There are a host of potential issues that may crop up. Establishing boundaries and ensuring alignment at the outset of a partnership is vital to ensuring its success.
For the finserv, the key to implementing fintech wisely is to describe their goal in detail. Too often, high level employees are lured by a shiny new piece of technology everyone is talking about. Implementing this technology could signal a high profile win and a career making event. It could be robotic process automation (RPA) software, or a complex customer-facing chatbot with enhanced abilities such as database decisioning logic. It might be something that’s hot on the market. Whatever the technology is, the temptation to implement it is great, but antithetical to solving the actual problem. The problem may be easily solved without the implementation of a new piece of technology.

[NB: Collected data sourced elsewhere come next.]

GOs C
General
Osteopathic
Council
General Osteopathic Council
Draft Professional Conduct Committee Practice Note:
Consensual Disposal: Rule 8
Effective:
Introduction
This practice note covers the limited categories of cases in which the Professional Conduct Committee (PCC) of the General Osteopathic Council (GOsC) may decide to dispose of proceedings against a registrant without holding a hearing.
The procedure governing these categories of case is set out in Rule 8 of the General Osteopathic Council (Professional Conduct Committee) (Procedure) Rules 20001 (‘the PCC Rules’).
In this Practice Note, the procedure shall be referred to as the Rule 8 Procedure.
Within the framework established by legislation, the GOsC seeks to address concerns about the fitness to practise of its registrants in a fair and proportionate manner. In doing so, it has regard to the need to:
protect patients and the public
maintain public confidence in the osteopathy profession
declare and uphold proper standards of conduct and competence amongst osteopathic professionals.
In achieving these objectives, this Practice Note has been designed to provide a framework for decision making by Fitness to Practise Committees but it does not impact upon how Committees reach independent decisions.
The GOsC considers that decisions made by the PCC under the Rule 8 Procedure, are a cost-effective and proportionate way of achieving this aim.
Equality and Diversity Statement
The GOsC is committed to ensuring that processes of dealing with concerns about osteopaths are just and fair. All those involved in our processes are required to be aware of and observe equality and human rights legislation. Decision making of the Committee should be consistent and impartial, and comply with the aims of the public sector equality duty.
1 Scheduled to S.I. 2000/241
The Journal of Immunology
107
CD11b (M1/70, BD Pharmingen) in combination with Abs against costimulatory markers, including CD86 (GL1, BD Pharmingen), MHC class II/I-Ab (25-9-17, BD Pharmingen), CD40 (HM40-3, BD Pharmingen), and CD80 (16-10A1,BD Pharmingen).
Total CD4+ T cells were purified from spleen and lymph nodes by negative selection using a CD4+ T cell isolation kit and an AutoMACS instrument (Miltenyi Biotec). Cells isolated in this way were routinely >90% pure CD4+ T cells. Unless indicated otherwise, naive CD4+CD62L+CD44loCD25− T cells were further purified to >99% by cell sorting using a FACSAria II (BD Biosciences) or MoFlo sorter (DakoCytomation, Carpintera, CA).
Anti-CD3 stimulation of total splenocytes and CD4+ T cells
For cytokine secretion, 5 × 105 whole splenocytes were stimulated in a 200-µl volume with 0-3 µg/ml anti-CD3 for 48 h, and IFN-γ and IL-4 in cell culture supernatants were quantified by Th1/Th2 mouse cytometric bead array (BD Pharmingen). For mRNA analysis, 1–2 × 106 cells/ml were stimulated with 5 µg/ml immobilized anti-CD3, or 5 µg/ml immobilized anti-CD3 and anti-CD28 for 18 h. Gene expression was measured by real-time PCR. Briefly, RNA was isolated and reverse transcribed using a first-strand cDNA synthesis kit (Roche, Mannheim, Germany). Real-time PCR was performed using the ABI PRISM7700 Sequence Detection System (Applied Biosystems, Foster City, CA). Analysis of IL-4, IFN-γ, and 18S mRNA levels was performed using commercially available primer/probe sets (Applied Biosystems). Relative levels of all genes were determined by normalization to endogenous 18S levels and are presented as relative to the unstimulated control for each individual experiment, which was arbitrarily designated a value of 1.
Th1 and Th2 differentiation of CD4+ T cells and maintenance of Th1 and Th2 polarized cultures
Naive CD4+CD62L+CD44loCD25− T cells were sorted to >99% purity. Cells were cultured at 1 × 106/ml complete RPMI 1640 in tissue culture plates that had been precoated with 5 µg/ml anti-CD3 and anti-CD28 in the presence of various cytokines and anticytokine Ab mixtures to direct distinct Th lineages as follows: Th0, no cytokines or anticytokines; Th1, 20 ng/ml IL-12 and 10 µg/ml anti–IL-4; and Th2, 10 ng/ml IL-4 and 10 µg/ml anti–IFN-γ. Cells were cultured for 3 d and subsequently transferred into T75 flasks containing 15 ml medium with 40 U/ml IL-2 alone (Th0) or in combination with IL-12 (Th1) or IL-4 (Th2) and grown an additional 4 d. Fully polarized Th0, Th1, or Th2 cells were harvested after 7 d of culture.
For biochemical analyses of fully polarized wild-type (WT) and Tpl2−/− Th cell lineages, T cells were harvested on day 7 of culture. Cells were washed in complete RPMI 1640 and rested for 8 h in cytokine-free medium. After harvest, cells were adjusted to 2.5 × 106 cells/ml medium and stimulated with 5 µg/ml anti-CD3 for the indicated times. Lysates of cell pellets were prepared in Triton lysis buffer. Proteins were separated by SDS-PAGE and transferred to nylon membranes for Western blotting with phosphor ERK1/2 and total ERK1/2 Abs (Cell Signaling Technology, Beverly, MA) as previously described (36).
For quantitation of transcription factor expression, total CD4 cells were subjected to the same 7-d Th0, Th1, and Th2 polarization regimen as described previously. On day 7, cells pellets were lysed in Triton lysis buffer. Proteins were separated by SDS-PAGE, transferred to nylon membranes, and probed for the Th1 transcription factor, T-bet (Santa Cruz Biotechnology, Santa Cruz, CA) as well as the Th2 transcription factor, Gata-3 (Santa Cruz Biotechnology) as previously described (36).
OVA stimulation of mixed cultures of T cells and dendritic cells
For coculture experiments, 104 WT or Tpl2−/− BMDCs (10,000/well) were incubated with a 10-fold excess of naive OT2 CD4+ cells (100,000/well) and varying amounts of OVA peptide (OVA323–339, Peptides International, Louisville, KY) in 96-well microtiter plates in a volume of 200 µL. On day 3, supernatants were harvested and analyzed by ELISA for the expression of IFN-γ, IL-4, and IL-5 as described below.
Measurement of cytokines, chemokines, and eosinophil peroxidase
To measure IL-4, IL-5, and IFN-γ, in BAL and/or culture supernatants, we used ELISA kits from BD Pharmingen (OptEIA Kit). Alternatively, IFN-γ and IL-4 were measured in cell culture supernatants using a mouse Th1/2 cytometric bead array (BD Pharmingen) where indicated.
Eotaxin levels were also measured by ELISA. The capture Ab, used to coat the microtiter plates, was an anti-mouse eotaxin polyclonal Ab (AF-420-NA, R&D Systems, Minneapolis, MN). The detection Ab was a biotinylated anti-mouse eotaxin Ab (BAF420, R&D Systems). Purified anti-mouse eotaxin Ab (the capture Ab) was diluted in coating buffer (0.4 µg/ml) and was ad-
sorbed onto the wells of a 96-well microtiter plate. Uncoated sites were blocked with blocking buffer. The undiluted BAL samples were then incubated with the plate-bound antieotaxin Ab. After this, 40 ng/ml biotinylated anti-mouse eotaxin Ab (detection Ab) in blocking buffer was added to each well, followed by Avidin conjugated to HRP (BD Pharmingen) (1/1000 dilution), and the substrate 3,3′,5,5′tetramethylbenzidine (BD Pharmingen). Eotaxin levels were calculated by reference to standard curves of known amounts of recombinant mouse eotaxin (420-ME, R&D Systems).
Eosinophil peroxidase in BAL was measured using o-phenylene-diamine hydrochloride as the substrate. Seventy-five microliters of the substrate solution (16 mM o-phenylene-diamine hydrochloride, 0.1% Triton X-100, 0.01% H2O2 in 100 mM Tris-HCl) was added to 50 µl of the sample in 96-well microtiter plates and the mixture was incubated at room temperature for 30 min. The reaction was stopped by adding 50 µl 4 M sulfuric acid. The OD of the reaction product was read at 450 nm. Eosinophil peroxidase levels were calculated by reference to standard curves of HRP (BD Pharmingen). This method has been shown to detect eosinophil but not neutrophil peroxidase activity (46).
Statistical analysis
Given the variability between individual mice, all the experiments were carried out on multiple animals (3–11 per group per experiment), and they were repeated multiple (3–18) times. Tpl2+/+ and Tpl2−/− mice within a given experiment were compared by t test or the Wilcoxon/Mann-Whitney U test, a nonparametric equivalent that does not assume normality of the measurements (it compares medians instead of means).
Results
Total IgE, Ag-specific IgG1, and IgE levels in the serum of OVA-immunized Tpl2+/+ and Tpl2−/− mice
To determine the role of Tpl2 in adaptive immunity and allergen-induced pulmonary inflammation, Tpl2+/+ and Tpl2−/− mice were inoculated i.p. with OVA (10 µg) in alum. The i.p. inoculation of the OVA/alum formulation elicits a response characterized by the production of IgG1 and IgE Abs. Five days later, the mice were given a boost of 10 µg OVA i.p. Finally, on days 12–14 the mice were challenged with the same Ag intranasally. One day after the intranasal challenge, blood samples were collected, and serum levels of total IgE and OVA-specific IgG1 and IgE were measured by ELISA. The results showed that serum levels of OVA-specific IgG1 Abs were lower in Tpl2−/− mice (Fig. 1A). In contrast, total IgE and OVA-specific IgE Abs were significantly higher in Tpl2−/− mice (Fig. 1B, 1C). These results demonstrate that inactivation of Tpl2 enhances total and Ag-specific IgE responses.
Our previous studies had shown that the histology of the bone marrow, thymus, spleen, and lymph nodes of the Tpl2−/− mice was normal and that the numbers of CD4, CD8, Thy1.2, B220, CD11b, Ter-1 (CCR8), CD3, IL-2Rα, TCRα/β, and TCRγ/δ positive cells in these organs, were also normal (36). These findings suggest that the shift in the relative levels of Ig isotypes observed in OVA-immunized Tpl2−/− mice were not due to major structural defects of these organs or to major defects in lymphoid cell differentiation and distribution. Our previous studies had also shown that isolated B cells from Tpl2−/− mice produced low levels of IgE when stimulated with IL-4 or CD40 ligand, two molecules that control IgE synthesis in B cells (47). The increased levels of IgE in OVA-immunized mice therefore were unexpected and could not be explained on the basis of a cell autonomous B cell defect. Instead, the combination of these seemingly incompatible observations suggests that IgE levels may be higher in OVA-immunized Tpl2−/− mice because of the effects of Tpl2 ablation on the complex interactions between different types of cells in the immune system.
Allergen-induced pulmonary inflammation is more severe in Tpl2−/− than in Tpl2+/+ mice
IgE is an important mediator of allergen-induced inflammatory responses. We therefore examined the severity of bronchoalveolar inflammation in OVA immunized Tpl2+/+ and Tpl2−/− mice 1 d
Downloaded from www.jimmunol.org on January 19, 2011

Showcasing how they can collaborate with finservs is important for fintechs looking for partnerships. For example, they might develop a lightweight pilot that doesn’t require complex integrations to prove the efficacy of their solution. A problem-based approach ensures the end product is not just new tech, rather a solution to the problem. Fintechs should take this approach when developing a piece of technology. Select a problem you know finservs have and tackle that specific problem only. Solve that problem for your ideal customer persona, and build out your platform from there.
Practical fintech
All of the sessions at the Fintech Symposium were grounded in the reality of experience. From the venture capitalists that talked about how to secure funding and what they look for in a potential venture, to the finservs that know the ins and outs of dealing with fintechs. Each talk and every session gave useful, practical information. I’m looking forward to seeing these topics implemented across the industry over the next year and beyond.